Start of Available data

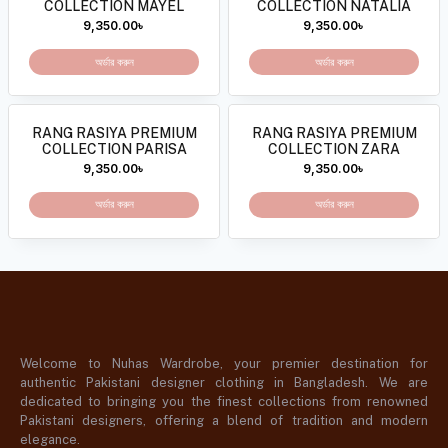
COLLECTION MAYEL
COLLECTION NATALIA
9,350.00
৳
9,350.00
৳
অর্ডার করুন
অর্ডার করুন
RANG RASIYA PREMIUM
RANG RASIYA PREMIUM
COLLECTION PARISA
COLLECTION ZARA
9,350.00
৳
9,350.00
৳
অর্ডার করুন
অর্ডার করুন
Welcome to Nuhas Wardrobe, your premier destination for
authentic Pakistani designer clothing in Bangladesh. We are
dedicated to bringing you the finest collections from renowned
Pakistani designers, offering a blend of tradition and modern
elegance.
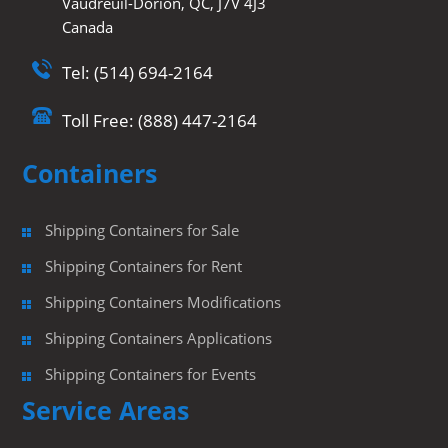
Vaudreuil-Dorion, QC, J7V 4J3
Canada
Tel: (514) 694-2164
Toll Free: (888) 447-2164
Containers
Shipping Containers for Sale
Shipping Containers for Rent
Shipping Containers Modifications
Shipping Containers Applications
Shipping Containers for Events
Service Areas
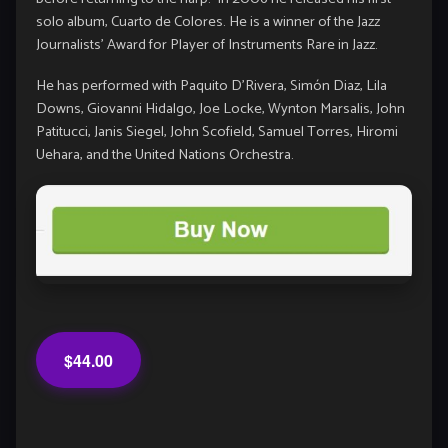
solo album, Cuarto de Colores. He is a winner of the Jazz
Journalists’ Award for Player of Instruments Rare in Jazz.
He has performed with
Paquito D’Rivera
,
Simón Diaz
,
Lila
Downs
,
Giovanni Hidalgo
,
Joe Locke
,
Wynton Marsalis
,
John
Patitucci
,
Janis Siegel
,
John Scofield
,
Samuel Torres
,
Hiromi
Uehara
, and the United Nations Orchestra.
$44.00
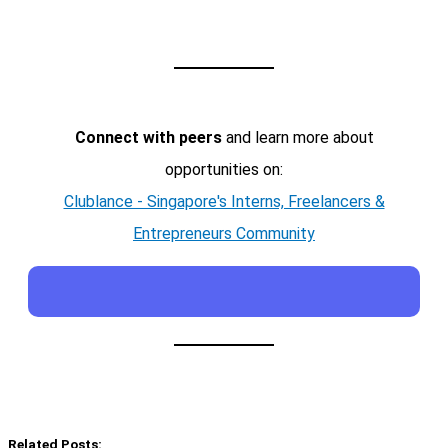
Connect with peers
and learn more about
opportunities on:
Clublance - Singapore's Interns, Freelancers &
Entrepreneurs Community
Related Posts:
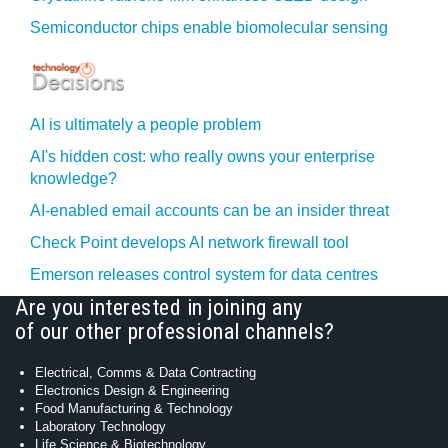
Semiconductor chips enable biomolecular sensing
AI is ultimately a people problem
AI's hidden cost: who really owns your enterprise
knowledge?
AI-enabled email accounts can be an insider threat
Check Point develops AI network firewall tool
Emerson releases control system for data centres
Are you interested in joining any
of our other professional channels?
Electrical, Comms & Data Contracting
Electronics Design & Engineering
Food Manufacturing & Technology
Laboratory Technology
Life Science & Biotechnology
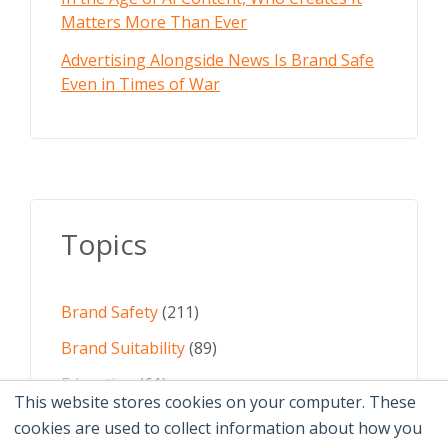
Matters More Than Ever
Advertising Alongside News Is Brand Safe
Even in Times of War
Topics
Brand Safety
(211)
Brand Suitability
(89)
Education
(61)
This website stores cookies on your computer. These
AI
(59)
cookies are used to collect information about how you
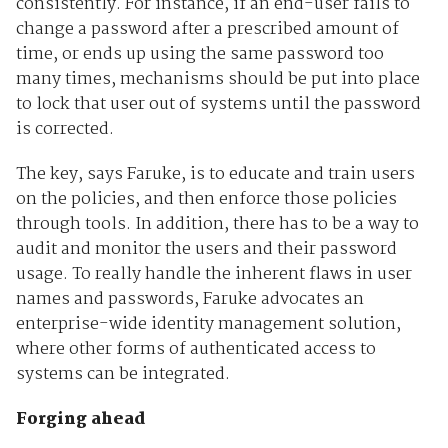
consistently. For instance, if an end-user fails to
change a password after a prescribed amount of
time, or ends up using the same password too
many times, mechanisms should be put into place
to lock that user out of systems until the password
is corrected.
The key, says Faruke, is to educate and train users
on the policies, and then enforce those policies
through tools. In addition, there has to be a way to
audit and monitor the users and their password
usage. To really handle the inherent flaws in user
names and passwords, Faruke advocates an
enterprise-wide identity management solution,
where other forms of authenticated access to
systems can be integrated.
Forging ahead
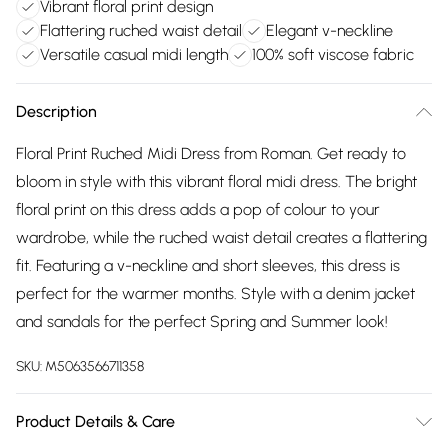
Vibrant floral print design
Flattering ruched waist detail
Elegant v-neckline
Versatile casual midi length
100% soft viscose fabric
Description
Floral Print Ruched Midi Dress from Roman. Get ready to
bloom in style with this vibrant floral midi dress. The bright
floral print on this dress adds a pop of colour to your
wardrobe, while the ruched waist detail creates a flattering
fit. Featuring a v-neckline and short sleeves, this dress is
perfect for the warmer months. Style with a denim jacket
and sandals for the perfect Spring and Summer look!
SKU:
M5063566711358
Product Details & Care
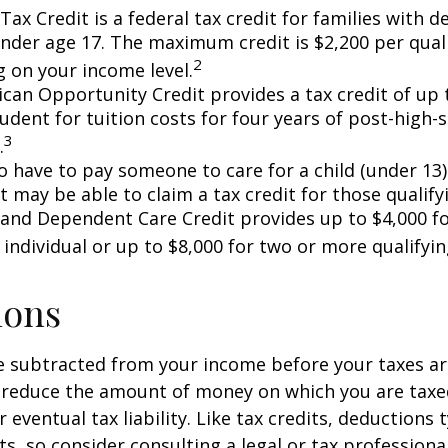
Tax Credit is a federal tax credit for families with 
under age 17. The maximum credit is $2,200 per quali
2
 on your income level.
can Opportunity Credit provides a tax credit of up 
tudent for tuition costs for four years of post-high-
3
.
 have to pay someone to care for a child (under 13)
 may be able to claim a tax credit for those qualify
 and Dependent Care Credit provides up to $4,000 f
 individual or up to $8,000 for two or more qualifyin
ions
 subtracted from your income before your taxes are
 reduce the amount of money on which you are taxe
 eventual tax liability. Like tax credits, deductions 
s, so consider consulting a legal or tax professional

End of Available data

▶ Exercise
If an entry above contains a picture, leave that picture out and copy everything else exactly.

▶ Your solution
COLLECTION MAYEL
COLLECTION NATALIA
9,350.00
৳
9,350.00
৳
অর্ডার করুন
অর্ডার করুন
RANG RASIYA PREMIUM
RANG RASIYA PREMIUM
COLLECTION PARISA
COLLECTION ZARA
9,350.00
৳
9,350.00
৳
অর্ডার করুন
অর্ডার করুন
Welcome to Nuhas Wardrobe, your premier destination for
authentic Pakistani designer clothing in Bangladesh. We are
dedicated to bringing you the finest collections from renowned
Pakistani designers, offering a blend of tradition and modern
elegance.
Vaudreuil-Dorion, QC, J7V 4J3
Canada
Tel: (514) 694-2164
Toll Free: (888) 447-2164
Containers
Shipping Containers for Sale
Shipping Containers for Rent
Shipping Containers Modifications
Shipping Containers Applications
Shipping Containers for Events
Service Areas
solo album, Cuarto de Colores. He is a winner of the Jazz
Journalists’ Award for Player of Instruments Rare in Jazz.
He has performed with
Paquito D’Rivera
,
Simón Diaz
,
Lila
Downs
,
Giovanni Hidalgo
,
Joe Locke
,
Wynton Marsalis
,
John
Patitucci
,
Janis Siegel
,
John Scofield
,
Samuel Torres
,
Hiromi
Uehara
, and the United Nations Orchestra.
$44.00
Connect with peers
and learn more about
opportunities on:
Clublance - Singapore's Interns, Freelancers &
Entrepreneurs Community
Related Posts:
Semiconductor chips enable biomolecular sensing
AI is ultimately a people problem
AI's hidden cost: who really owns your enterprise
knowledge?
AI-enabled email accounts can be an insider threat
Check Point develops AI network firewall tool
Emerson releases control system for data centres
Are you interested in joining any
of our other professional channels?
Electrical, Comms & Data Contracting
Electronics Design & Engineering
Food Manufacturing & Technology
Laboratory Technology
Life Science & Biotechnology
Matters More Than Ever
Advertising Alongside News Is Brand Safe
Even in Times of War
Topics
Brand Safety
(211)
Brand Suitability
(89)
Education
(61)
This website stores cookies on your computer. These
AI
(59)
cookies are used to collect information about how you
consistently. For instance, if an end-user fails to
change a password after a prescribed amount of
time, or ends up using the same password too
many times, mechanisms should be put into place
to lock that user out of systems until the password
is corrected.
The key, says Faruke, is to educate and train users
on the policies, and then enforce those policies
through tools. In addition, there has to be a way to
audit and monitor the users and their password
usage. To really handle the inherent flaws in user
names and passwords, Faruke advocates an
enterprise-wide identity management solution,
where other forms of authenticated access to
systems can be integrated.
Forging ahead
Vibrant floral print design
Flattering ruched waist detail
Elegant v-neckline
Versatile casual midi length
100% soft viscose fabric
Description
Floral Print Ruched Midi Dress from Roman. Get ready to
bloom in style with this vibrant floral midi dress. The bright
floral print on this dress adds a pop of colour to your
wardrobe, while the ruched waist detail creates a flattering
fit. Featuring a v-neckline and short sleeves, this dress is
perfect for the warmer months. Style with a denim jacket
and sandals for the perfect Spring and Summer look!
SKU:
M5063566711358
Product Details & Care
Tax Credit is a federal tax credit for families with 
under age 17. The maximum credit is $2,200 per quali
2
 on your income level.
can Opportunity Credit provides a tax credit of up 
tudent for tuition costs for four years of post-high-
3
.
 have to pay someone to care for a child (under 13)
 may be able to claim a tax credit for those qualify
 and Dependent Care Credit provides up to $4,000 f
 individual or up to $8,000 for two or more qualifyin
ions
 subtracted from your income before your taxes are
 reduce the amount of money on which you are taxe
 eventual tax liability. Like tax credits, deductions 
s, so consider consulting a legal or tax professional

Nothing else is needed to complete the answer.